The longest place name in Britain's not been done.
We'll re-name the Railway Station to the longest in the nation."
And the locals said (in Welsh, like) "That sounds fun!"
"At the station we won't announce it - just watch English men pronounce it.
They'll say 'can you tell me mister how to say this damn tongue twister?'
And we'll laugh and reel it quickly off the tongue.
Then laugh and roll upon the floor as the silly bugger tries and gets it wrong
"St Mary's Church, a whirlpool and a white hazel tree,
The Church of St Tysilio, a hollow and red cave.
We'll lump the lot together so that, in the summer weather,
The tourists can take photos - smile and wave"
So they took all of these features, like a pretty little scene,
And they strung 'em all together - and that's a bloody crock.
So Victorians could buy postcards showing that they'd been
Now others started thinking and in
Gwynedd they decided to have a try.
Another Railway Station was decided as the location
To make English tourists laugh or cry.
At Golf Halt in the middle of Snowdonia they tried to motion this daft notion.
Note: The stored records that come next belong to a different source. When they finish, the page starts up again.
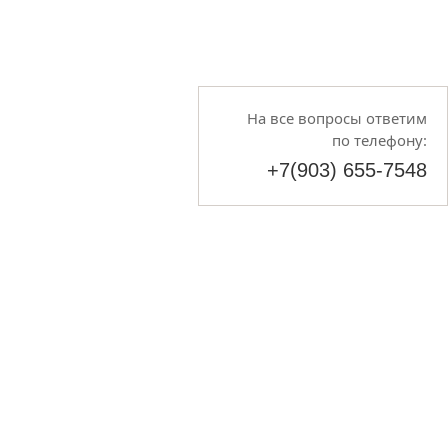
На все вопросы ответим
по телефону:
+7(903) 655-7548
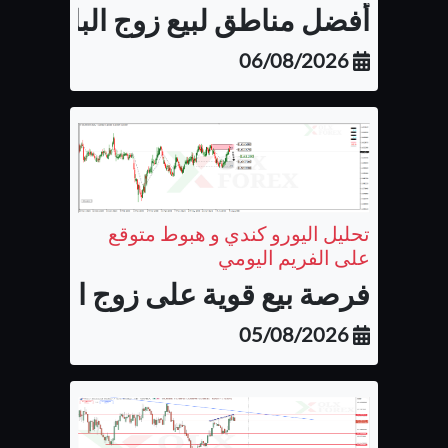
أفضل مناطق لبيع زوج الباوند نيوزل
06/08/2026
تحليل اليورو كندي و هبوط متوقع
على الفريم اليومي
فرصة بيع قوية على زوج اليورو كن
05/08/2026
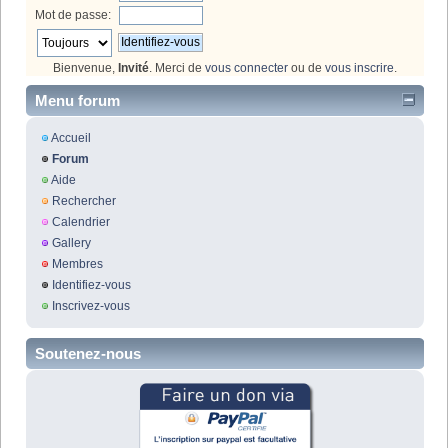
Mot de passe:
Bienvenue,
Invité
. Merci de
vous connecter
ou de
vous inscrire
.
Menu forum
Accueil
Forum
Aide
Rechercher
Calendrier
Gallery
Membres
Identifiez-vous
Inscrivez-vous
Soutenez-nous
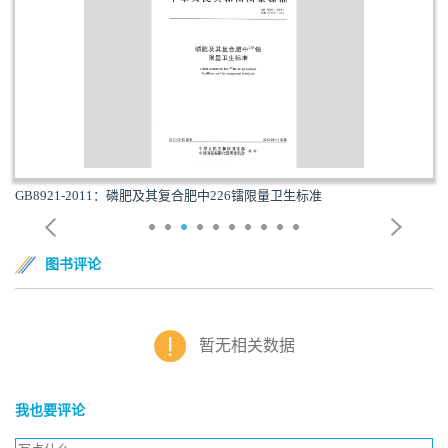
GB8921-2011：磷肥及其复合肥中226镭限量卫生标准
图书评论
暂无相关数据
我也要评论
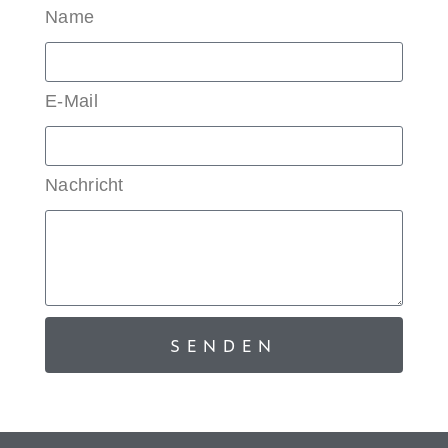
Name
E-Mail
Nachricht
SENDEN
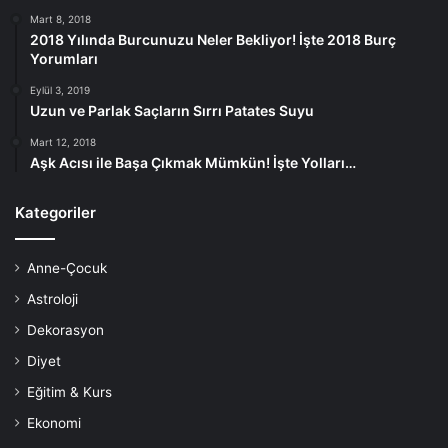
Mart 8, 2018
2018 Yılında Burcunuzu Neler Bekliyor! İşte 2018 Burç
Yorumları
Eylül 3, 2019
Uzun ve Parlak Saçların Sırrı Patates Suyu
Mart 12, 2018
Aşk Acısı ile Başa Çıkmak Mümkün! İşte Yolları…
Kategoriler
Anne-Çocuk
Astroloji
Dekorasyon
Diyet
Eğitim & Kurs
Ekonomi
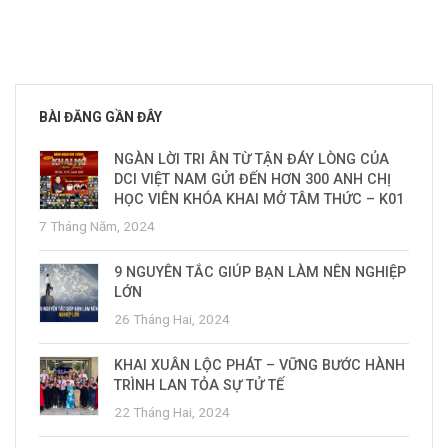
BÀI ĐĂNG GẦN ĐÂY
NGÀN LỜI TRI ÂN TỪ TẬN ĐÁY LÒNG CỦA
DCI VIỆT NAM GỬI ĐẾN HƠN 300 ANH CHỊ
HỌC VIÊN KHÓA KHAI MỞ TÂM THỨC – K01
7 Tháng Năm, 2024
9 NGUYÊN TẮC GIÚP BẠN LÀM NÊN NGHIỆP
LỚN
26 Tháng Hai, 2024
KHAI XUÂN LỘC PHÁT – VỮNG BƯỚC HÀNH
TRÌNH LAN TỎA SỰ TỬ TẾ
22 Tháng Hai, 2024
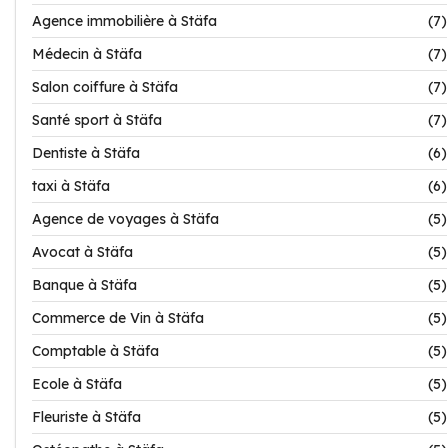
Agence immobilière à Stäfa
(7)
Médecin à Stäfa
(7)
Salon coiffure à Stäfa
(7)
Santé sport à Stäfa
(7)
Dentiste à Stäfa
(6)
taxi à Stäfa
(6)
Agence de voyages à Stäfa
(5)
Avocat à Stäfa
(5)
Banque à Stäfa
(5)
Commerce de Vin à Stäfa
(5)
Comptable à Stäfa
(5)
Ecole à Stäfa
(5)
Fleuriste à Stäfa
(5)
It only had some fences and some anti-tank defences.
A made up name came tripping off the tongue. They cried "Here is the one:"
The Burghers of Anglesey said "You bloody upstarts you - no way!
That name means Mawddach station and its dragon teeth
At the Northern Penrhyn Road on the golden beach of Cardigan Bay
Dragon teeth? From World War II? - Bay's in another county 'cross the way."
And so the Welshmen all did wrangle for the English tongue to mangle,
And the English man watches on in wry bemusement.
So now he is the one who sits at Ynys Mon and laughs
And rolls upon the floor with great amusement.